What to produce: Lines below that include the word "timescale" should each be copied.

Records provided:
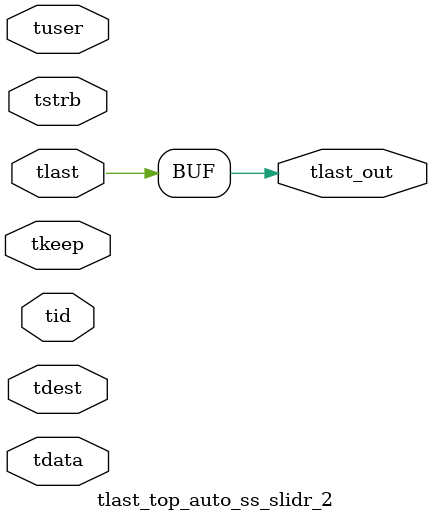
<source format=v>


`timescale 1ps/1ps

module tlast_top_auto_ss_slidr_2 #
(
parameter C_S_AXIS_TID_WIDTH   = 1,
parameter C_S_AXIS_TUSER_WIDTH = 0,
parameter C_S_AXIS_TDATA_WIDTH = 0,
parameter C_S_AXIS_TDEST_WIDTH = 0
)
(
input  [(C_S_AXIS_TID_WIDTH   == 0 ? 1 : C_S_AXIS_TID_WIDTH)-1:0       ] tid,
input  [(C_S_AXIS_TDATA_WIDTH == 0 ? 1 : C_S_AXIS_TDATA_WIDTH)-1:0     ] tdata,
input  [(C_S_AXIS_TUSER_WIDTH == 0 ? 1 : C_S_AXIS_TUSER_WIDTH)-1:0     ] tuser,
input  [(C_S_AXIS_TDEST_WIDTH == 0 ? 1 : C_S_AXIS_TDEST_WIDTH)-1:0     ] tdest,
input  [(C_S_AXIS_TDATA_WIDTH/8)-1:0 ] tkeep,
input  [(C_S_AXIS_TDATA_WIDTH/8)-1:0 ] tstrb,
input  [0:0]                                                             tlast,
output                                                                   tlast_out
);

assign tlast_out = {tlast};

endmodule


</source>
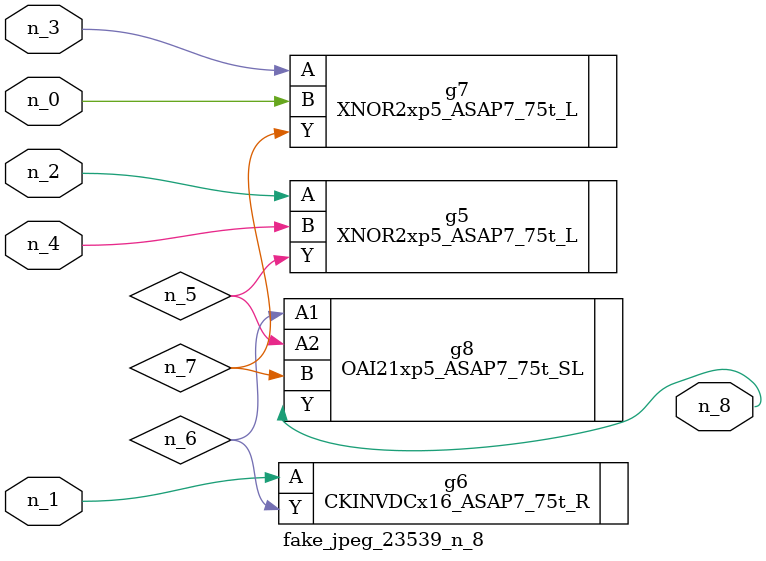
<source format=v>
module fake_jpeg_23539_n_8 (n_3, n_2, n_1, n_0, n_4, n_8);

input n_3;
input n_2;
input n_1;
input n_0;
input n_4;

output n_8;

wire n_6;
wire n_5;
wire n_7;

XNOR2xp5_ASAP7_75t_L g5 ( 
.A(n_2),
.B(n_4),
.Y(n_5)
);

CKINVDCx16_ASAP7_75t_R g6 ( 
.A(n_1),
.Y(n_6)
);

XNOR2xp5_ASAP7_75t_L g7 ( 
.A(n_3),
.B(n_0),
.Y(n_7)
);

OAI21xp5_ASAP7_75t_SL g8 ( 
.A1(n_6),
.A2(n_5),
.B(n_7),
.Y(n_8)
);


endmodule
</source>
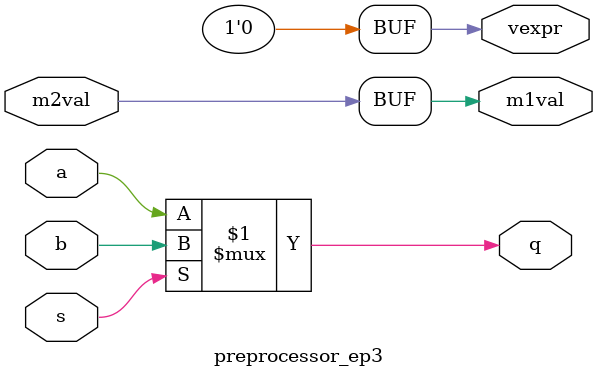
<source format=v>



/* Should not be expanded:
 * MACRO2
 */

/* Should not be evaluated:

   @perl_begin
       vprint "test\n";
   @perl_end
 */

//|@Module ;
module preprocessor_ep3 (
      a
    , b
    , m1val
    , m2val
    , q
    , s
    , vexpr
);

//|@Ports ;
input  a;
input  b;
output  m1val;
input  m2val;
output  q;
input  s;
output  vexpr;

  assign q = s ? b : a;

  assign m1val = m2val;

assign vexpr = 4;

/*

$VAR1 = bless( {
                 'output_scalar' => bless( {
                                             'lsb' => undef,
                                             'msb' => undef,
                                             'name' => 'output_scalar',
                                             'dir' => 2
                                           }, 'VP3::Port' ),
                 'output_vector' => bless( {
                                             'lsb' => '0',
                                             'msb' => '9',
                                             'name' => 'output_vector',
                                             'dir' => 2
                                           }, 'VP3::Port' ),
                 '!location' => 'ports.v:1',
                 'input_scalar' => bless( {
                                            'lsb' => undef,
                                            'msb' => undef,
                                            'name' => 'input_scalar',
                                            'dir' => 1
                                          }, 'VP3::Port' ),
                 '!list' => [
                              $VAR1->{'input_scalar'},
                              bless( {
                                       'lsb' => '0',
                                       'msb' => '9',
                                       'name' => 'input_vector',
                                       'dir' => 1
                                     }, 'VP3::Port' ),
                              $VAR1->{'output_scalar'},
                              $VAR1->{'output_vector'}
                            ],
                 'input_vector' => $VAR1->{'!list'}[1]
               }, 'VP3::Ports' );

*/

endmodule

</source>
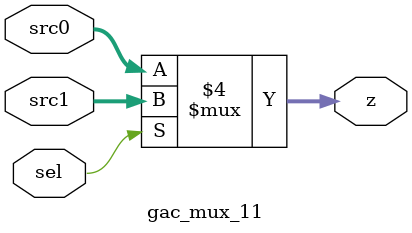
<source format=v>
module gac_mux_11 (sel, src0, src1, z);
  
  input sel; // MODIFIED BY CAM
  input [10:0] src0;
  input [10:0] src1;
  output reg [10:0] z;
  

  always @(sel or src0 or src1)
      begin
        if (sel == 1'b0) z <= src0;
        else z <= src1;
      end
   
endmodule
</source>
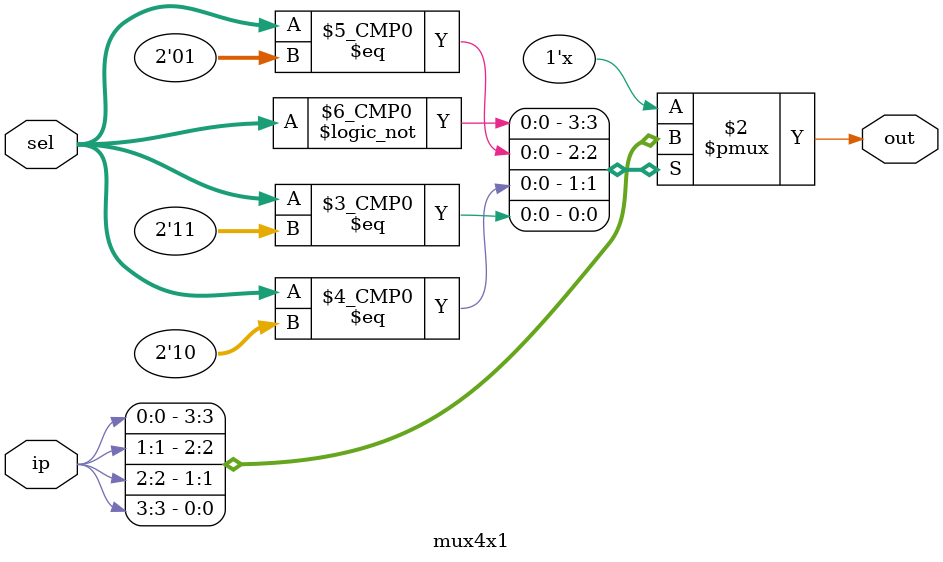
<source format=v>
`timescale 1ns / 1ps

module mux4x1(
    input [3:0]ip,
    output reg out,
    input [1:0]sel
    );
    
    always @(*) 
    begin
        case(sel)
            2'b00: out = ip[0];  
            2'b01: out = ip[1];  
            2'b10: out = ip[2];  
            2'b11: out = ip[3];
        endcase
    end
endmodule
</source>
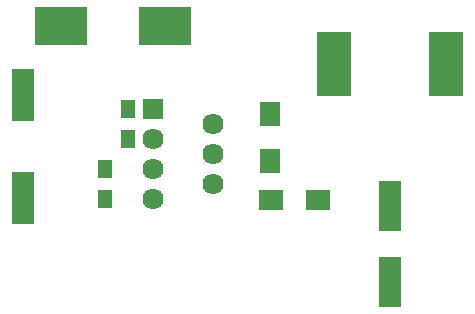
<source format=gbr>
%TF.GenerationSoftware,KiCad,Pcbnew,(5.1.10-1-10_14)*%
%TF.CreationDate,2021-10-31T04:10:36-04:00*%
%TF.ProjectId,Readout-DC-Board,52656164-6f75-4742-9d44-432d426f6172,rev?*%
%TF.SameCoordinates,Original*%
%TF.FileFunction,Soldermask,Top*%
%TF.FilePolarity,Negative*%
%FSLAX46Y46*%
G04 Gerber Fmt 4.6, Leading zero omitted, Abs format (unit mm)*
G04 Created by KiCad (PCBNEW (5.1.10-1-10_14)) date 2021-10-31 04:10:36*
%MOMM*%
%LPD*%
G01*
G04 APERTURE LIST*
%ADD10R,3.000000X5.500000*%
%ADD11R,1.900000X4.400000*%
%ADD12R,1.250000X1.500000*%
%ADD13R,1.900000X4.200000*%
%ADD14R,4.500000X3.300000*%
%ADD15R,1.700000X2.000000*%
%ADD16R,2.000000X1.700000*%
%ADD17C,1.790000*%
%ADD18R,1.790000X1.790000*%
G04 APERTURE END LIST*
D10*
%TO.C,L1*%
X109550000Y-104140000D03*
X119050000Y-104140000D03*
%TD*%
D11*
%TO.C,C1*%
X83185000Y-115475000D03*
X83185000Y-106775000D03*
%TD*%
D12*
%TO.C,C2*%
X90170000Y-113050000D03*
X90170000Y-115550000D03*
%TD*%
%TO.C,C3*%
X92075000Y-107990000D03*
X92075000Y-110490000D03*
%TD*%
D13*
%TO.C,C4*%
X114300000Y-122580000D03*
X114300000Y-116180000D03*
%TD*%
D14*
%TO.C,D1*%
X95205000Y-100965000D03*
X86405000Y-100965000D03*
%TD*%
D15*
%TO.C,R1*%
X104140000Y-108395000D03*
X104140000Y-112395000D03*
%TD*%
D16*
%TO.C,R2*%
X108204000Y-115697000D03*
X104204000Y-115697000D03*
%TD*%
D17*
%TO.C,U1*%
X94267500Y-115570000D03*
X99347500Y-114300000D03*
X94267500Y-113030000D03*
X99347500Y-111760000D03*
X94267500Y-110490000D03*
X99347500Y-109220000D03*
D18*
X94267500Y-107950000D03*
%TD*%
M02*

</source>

Output for this exercise:
`timescale 1ps/1ps
`timescale 1ns / 1ps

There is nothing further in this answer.